DOCUMENT PASSAGE

══════════

Hi @Maninder,
could you try to give your sample data in form of a reprex? It will be much easier for people just to copy and paste self-contained and working code into their RStudio to get the problem and figure out a solution.
Solution idea
The key to your solution looks like a combination of arrange
for sorting by date, group_by
for grouping by state and dplyr::lag
to get a value from previous rows. And yes, thanks to "tidyverse magic" the lag
function will respect the grouping. I'm trying an example with dummy data:
library(tidyverse)
covid <- tibble(STATE = c("NSW", "NT", "QLD")) %>%
mutate(data = map(STATE, ~tibble(DATE = seq(lubridate::today(), by = "1 day", length.out = 4),
NEW_CASES = runif(4, 0, 100)))) %>%
unnest(data)
# and this could be your solution
covid %>%
# order for that lag combines the right rows
arrange(DATE) %>%
group_by(STATE) %>%
mutate(CASES_YESTERDAY = lag(NEW_CASES),
CASES_BEFORE_YESTERDAY = lag(NEW_CASES, 2)) %>%
mutate(GROWTH_RATE_1D = NEW_CASES / CASES_YESTERDAY,
GROWTH_RATE_2D = NEW_CASES / CASES_BEFORE_YESTERDAY) %>%
# re-arrange (not necessary) only to check if the grouping was respected
arrange(STATE, DATE)

══════════

YOUR GOAL
Please carry the forum reply on computing COVID growth rates in R forward from the point where it stops. You won't need the data that comes next.

══════════

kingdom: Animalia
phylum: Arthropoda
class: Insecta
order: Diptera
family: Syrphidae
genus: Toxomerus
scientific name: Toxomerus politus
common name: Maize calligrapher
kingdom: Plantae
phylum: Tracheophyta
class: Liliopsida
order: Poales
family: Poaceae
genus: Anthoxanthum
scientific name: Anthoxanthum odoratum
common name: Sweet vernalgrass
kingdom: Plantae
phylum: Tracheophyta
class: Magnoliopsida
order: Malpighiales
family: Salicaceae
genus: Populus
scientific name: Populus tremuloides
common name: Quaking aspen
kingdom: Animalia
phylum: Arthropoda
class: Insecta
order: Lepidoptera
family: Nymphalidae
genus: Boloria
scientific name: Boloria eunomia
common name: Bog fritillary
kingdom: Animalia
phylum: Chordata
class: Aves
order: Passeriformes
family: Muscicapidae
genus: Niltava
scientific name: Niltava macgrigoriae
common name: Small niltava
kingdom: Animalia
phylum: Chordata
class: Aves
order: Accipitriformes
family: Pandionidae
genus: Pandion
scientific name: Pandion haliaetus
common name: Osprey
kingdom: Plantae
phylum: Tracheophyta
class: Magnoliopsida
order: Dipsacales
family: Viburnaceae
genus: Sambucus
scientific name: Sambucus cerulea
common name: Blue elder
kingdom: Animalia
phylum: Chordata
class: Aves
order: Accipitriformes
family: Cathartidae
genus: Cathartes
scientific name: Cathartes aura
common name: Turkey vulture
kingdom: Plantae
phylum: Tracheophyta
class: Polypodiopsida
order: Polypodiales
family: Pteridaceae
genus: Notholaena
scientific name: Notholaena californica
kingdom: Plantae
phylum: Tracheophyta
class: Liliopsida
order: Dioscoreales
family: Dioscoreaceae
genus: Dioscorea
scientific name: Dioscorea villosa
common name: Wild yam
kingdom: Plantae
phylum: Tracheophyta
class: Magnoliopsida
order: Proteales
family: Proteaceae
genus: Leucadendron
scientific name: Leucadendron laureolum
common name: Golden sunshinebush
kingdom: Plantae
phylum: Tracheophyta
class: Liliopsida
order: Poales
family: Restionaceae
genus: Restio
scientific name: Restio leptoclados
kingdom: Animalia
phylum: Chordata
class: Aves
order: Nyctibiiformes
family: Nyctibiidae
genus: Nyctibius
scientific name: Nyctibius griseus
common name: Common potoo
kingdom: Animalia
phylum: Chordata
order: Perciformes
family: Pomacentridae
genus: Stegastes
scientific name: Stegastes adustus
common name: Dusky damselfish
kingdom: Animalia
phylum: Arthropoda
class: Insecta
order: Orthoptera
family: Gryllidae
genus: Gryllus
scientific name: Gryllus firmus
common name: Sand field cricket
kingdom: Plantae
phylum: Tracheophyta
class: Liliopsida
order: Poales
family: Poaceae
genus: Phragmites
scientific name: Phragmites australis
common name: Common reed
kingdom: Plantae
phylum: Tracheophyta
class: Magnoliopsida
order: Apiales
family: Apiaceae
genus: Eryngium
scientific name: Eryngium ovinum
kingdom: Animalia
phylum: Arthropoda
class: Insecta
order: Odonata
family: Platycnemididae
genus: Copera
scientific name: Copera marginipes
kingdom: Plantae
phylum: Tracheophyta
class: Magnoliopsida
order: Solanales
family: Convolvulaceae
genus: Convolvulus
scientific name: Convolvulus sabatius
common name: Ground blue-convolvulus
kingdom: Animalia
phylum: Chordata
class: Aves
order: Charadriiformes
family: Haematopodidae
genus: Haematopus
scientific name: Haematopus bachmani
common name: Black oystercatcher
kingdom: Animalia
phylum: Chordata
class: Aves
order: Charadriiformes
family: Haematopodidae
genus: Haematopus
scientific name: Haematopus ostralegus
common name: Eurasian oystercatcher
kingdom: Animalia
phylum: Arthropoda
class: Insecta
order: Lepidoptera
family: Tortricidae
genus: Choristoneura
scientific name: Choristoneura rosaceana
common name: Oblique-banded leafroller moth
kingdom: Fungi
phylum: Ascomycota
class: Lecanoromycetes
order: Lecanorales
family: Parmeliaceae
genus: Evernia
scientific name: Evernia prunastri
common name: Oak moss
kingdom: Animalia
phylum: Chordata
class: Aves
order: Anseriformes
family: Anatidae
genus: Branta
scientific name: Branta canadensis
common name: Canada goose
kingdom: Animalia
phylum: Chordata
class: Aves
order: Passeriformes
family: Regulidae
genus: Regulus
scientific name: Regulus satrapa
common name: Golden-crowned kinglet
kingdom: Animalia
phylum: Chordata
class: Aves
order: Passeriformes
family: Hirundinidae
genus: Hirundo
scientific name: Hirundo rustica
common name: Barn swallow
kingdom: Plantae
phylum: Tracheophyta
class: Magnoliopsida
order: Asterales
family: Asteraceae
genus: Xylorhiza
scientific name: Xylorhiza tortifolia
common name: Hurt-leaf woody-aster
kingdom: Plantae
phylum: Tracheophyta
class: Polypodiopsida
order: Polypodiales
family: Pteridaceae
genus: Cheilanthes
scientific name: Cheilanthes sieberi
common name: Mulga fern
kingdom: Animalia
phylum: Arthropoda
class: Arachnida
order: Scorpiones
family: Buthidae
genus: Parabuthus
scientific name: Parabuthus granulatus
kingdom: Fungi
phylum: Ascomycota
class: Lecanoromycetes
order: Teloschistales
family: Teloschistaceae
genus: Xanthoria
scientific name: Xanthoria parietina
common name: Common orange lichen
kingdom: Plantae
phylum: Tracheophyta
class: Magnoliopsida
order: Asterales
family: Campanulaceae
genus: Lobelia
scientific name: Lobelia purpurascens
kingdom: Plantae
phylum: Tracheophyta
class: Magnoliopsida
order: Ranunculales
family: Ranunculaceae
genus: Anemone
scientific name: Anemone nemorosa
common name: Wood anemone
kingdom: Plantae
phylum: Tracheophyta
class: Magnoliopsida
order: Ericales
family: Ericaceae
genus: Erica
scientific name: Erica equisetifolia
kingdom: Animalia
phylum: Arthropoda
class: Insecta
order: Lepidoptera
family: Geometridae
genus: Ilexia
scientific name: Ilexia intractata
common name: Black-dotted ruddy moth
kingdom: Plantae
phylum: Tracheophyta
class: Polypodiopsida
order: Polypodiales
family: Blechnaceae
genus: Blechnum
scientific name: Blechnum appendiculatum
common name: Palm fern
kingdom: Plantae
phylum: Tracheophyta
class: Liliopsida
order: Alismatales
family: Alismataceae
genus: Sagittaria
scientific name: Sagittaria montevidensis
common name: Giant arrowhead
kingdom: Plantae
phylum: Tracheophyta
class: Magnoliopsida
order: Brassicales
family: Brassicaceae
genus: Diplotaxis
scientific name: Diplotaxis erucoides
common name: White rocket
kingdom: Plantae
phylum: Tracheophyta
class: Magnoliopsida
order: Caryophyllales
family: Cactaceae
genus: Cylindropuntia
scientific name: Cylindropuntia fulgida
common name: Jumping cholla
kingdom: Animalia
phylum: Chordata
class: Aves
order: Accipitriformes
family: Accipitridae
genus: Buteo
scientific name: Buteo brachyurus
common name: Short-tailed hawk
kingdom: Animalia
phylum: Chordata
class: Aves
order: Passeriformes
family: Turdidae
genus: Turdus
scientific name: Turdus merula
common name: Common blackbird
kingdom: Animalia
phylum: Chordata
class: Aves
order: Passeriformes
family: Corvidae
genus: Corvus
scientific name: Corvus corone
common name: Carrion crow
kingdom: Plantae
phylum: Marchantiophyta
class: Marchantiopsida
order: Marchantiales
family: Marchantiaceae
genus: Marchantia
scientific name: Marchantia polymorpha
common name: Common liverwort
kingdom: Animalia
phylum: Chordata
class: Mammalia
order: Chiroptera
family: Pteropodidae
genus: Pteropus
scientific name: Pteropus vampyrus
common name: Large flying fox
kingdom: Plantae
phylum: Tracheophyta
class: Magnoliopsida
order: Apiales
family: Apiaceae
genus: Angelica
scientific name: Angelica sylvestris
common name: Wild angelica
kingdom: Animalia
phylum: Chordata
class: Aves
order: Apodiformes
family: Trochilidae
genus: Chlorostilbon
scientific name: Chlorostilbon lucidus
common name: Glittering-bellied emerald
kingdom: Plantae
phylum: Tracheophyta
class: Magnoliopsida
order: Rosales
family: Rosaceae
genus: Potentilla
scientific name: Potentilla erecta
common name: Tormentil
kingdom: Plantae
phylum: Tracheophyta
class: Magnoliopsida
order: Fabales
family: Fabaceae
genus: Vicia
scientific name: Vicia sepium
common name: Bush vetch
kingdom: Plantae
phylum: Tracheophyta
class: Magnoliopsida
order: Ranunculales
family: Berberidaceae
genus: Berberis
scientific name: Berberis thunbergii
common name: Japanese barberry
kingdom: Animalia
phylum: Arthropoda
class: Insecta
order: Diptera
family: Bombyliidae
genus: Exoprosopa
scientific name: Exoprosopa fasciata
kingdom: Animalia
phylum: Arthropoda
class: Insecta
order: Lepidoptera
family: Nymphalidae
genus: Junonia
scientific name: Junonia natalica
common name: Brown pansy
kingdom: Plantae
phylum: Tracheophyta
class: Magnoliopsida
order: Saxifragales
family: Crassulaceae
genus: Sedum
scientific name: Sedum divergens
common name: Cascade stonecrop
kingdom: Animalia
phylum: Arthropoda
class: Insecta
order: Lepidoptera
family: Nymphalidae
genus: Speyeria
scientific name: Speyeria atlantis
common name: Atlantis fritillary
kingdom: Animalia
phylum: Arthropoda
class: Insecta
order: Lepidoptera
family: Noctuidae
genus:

══════════

WRITTEN ANSWER
#> # A tibble: 12 x 7
#> # Groups: STATE [3]
#> STATE DATE NEW_CASES CASES_YESTERDAY CASES_BEFORE_YE~ GROWTH_RATE_1D
#> <chr> <date> <dbl> <dbl> <dbl> <dbl>
#> 1 NSW 2020-09-23 69.2 NA NA NA
#> 2 NSW 2020-09-24 3.67 69.2 NA 0.0530
#> 3 NSW 2020-09-25 14.8 3.67 69.2 4.05
#> 4 NSW 2020-09-26 14.7 14.8 3.67 0.988
#> 5 NT 2020-09-23 13.5 NA NA NA
#> 6 NT 2020-09-24 91.9 13.5 NA 6.82
#> 7 NT 2020-09-25 62.4 91.9 13.5 0.679
#> 8 NT 2020-09-26 32.2 62.4 91.9 0.516
#> 9 QLD 2020-09-23 58.0 NA NA NA
#> 10 QLD 2020-09-24 50.0 58.0 NA 0.862
#> 11 QLD 2020-09-25 13.9 50.0 58.0 0.278
#> 12 QLD 2020-09-26 71.3 13.9 50.0 5.13
#> # ... with 1 more variable: GROWTH_RATE_2D <dbl>
Created on 2020-09-23 by the reprex package (v0.3.0)